While the tribunal brings with it the potential for unrest, outright violence is something Hezbollah would prefer to avoid. It is concentrated on maintaining cohesion as an organisation and making money. In addition, its patron, Syria, is embroiled in maintaining stability at home.
The Syrian regime is unlikely to topple, according to Stratfor’s assessment of the situation there, but it is concentrated on more immediate issues than Lebanon, as well as subduing the interests of outside powers such as Turkey and Saudi Arabia, which have a long-term objective of restoring Syria to Sunni Muslim power.
This long-term objective is both beneficial and threatening for Syria and in turn for Hezbollah. It enables the Syrian regime to receive support from both Saudi Arabia and Iran, which could be particularly needed if unrest at home persists. However, it could also be a dangerous game in the long-term.
“I don’t see this playing out in the short-term as Hezbollah still has a lot of clout. They are a very organised force in Lebanon, the military doesn’t dare to confront them, and they have plenty of their own agents in the security apparatus so they still have plenty of insulation for now,” according to Bhalla.
Similarly, the potential for conflict between Hezbollah and Israel looks unlikely in the short-term given the outside forces affecting Syria and Hezbollah’s desire to consolidate its position of political strength. “The potential is always there but I think Hezbollah is not interested in starting a conflict with Israel,” says Bhalla.
“At this point in time I think Israel as well wants to see Hezbollah contained. They are much happier allowing the Saudis to try to pressure Syria to come back into the Arab fold and distance itself from Iran.”
Hezbollah’s primary objective right now is insulation, according to Stratfor’s observations. According to the organisation, outside forces, including Turkey and Saudi Arabia, are increasing their influence in the Levant region. The stronger these forces become the more capability they will have of undermining Hezbollah’s position in Lebanon, and in turn undermining Syria and Iran.
“Hezbollah has learned, with the help of Syrian and Iranian intelligence over the years, how to ensure that they are in all the right places to make sure that when and if things get particularly intense down the line they, at least within the Lebanese structure, are not going to be severely threatened,” says Bhalla.
Stratfor does not expect any major fluctuations in the Lebanese situation in the next six months while Hezbollah looks ahead and plans for the future
“You’re certainly going to see friction, you’re going to see shifting alliances, and that is a very regular occurrence in Lebanon.
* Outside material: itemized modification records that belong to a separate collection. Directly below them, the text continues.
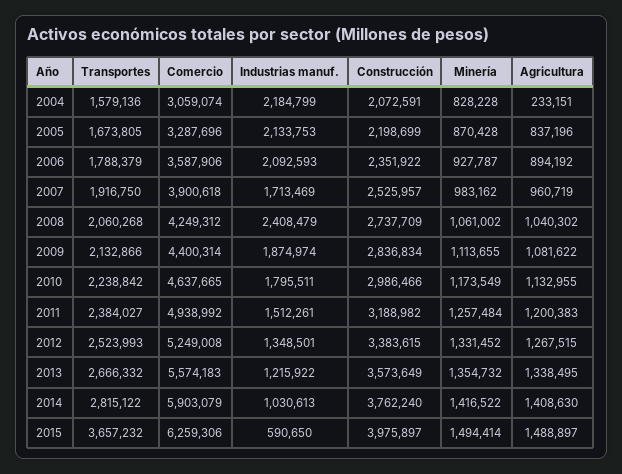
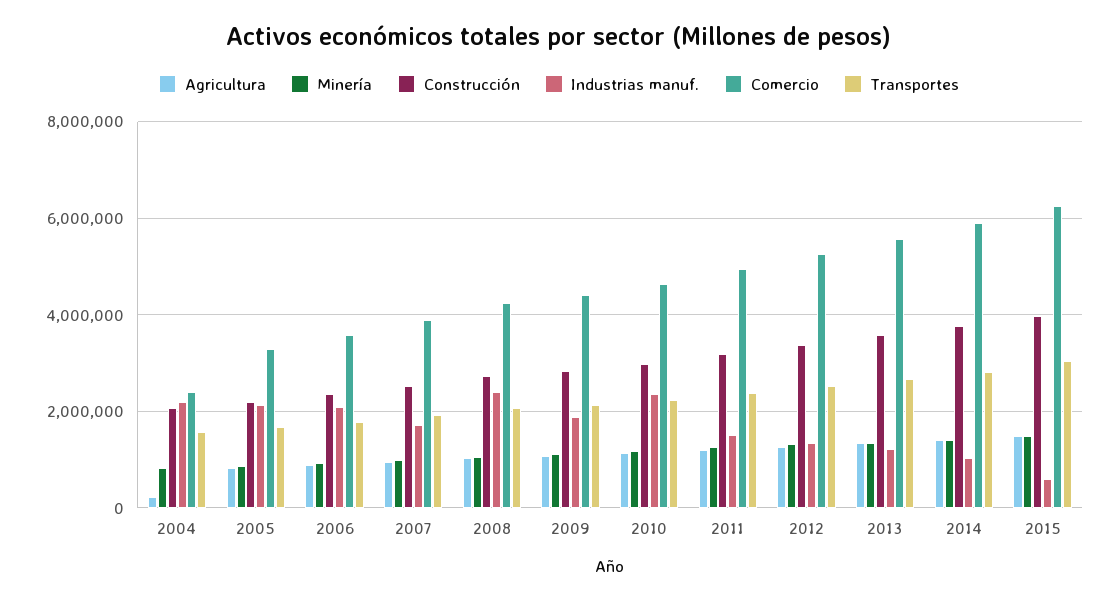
Comercio, 2004: 3059074 -> 2400000
Industrias manuf., 2010: 1795511 -> 2400000
Transportes, 2015: 3657232 -> 3000000

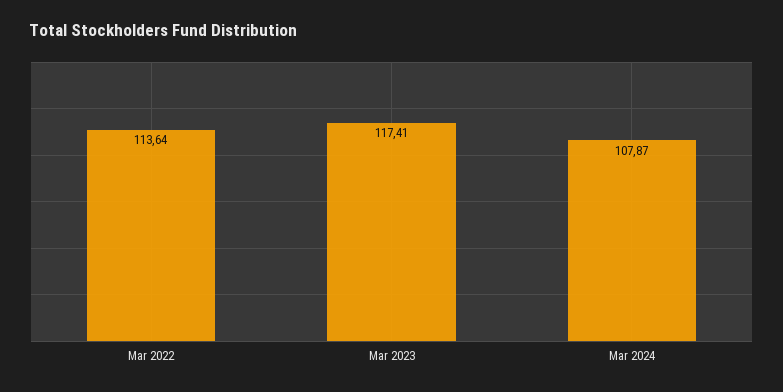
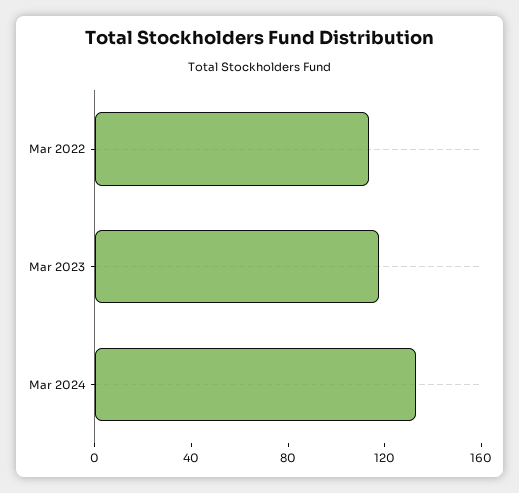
Mar 2024: 107.87 -> 130

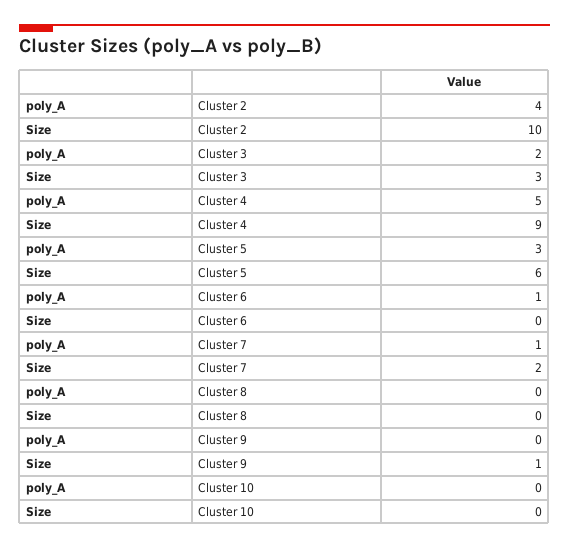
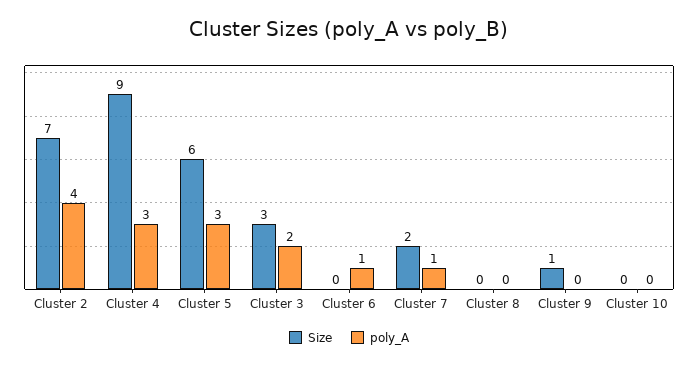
Size, Cluster 2: 10 -> 7
poly_A, Cluster 4: 5 -> 3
It would be surprising if you didn’t see that. But I think Syria is going to be able to maintain its influence in Lebanon for the foreseeable future and as Syria tries to recover its bandwidth at home it is going to try to show its neighbours that it still retains that ability in Lebanon so it is probably going to use its proxies there to assert its influence,” she adds.
While Saudi Arabia has begun to play a more major role in the Levant region and has made attempts to win over Syria, it is overburdened dealing with events in other parts of the region at present and realises the limitations of any negotiations with Syria.
According to Bhalla: “While the Saudis will certainly back their allies like Hariri and their Sunni allies, and make sure that they can maintain their strength as a counterbalance against Iranian influence and their proxies like Hezbollah, I still see it as very much a holding pattern. Lebanon isn’t going to swing dramatically one way or another.”